Privacy-Preserving Representations Are Not Enough: Recovering Scene Content From Camera Poses
Kunal Chelani · Torsten Sattler · Fredrik Kahl · Zuzana Kukelova
West Building Exhibit Halls ABC 074
Visual localization is the task of estimating the camera pose from which a given image was taken and is central to several 3D computer vision applications. With the rapid growth in the popularity of AR/VR/MR devices and cloud-based applications, privacy issues are becoming a very important aspect of the localization process. Existing work on privacy-preserving localization aims to defend against an attacker who has access to a cloud-based service. In this paper, we show that an attacker can learn about details of a scene without any access by simply querying a localization service.

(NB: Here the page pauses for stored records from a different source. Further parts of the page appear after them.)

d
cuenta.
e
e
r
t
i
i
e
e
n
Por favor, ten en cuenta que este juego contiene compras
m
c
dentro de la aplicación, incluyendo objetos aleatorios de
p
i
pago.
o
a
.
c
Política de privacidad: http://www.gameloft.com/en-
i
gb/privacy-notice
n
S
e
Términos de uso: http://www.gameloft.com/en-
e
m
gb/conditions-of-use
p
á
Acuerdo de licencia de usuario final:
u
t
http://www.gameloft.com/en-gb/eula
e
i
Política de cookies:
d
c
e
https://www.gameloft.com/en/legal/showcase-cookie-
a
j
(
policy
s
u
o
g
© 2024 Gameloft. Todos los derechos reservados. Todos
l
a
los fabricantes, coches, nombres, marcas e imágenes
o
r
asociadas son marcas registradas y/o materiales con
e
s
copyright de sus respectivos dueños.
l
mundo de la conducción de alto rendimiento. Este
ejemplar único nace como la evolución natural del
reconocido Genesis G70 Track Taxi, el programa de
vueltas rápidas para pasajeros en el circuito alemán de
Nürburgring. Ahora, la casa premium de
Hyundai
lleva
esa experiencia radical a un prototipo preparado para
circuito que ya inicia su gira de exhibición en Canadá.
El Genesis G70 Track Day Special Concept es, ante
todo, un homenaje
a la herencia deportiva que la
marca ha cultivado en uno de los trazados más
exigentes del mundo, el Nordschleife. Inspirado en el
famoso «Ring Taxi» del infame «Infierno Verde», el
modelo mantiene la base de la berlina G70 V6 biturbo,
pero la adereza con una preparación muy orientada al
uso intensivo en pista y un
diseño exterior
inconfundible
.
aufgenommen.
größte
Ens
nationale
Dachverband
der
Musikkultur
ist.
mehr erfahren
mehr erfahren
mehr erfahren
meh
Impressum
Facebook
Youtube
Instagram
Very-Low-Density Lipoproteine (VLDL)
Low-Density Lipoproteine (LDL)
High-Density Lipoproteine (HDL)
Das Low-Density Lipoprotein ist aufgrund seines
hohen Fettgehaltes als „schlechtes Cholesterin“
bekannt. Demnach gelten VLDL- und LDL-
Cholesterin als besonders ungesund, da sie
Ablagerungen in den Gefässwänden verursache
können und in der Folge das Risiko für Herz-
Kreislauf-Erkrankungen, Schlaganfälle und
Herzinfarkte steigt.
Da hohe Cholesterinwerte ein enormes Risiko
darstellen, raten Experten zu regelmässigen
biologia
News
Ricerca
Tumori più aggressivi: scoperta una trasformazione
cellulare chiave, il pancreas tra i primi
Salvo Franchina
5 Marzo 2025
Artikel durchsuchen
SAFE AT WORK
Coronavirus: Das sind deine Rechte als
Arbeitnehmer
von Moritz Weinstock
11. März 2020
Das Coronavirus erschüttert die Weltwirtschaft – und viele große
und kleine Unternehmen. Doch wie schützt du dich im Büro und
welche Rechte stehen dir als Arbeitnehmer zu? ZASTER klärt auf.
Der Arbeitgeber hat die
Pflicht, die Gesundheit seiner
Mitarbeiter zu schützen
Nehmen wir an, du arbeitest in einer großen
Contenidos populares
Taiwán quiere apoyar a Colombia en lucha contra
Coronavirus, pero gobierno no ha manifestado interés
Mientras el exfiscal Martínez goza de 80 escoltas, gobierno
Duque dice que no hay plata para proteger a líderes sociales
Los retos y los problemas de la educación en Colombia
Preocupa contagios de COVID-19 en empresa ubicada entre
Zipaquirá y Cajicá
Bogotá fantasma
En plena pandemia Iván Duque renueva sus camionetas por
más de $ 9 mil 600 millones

The attack is based on the observation that modern visual localization algorithms are robust to variations in appearance and geometry. While this is in general a desired property, it also leads to algorithms localizing objects that are similar enough to those present in a scene. An attacker can thus query a server with a large enough set of images of objects, e.g., obtained from the Internet, and some of them will be localized. The attacker can thus learn about object placements from the camera poses returned by the service (which is the minimal information returned by such a service). In this paper, we develop a proof-of-concept version of this attack and demonstrate its practical feasibility. The attack does not place any requirements on the localization algorithm used, and thus also applies to privacy-preserving representations. Current work on privacy-preserving representations alone is thus insufficient.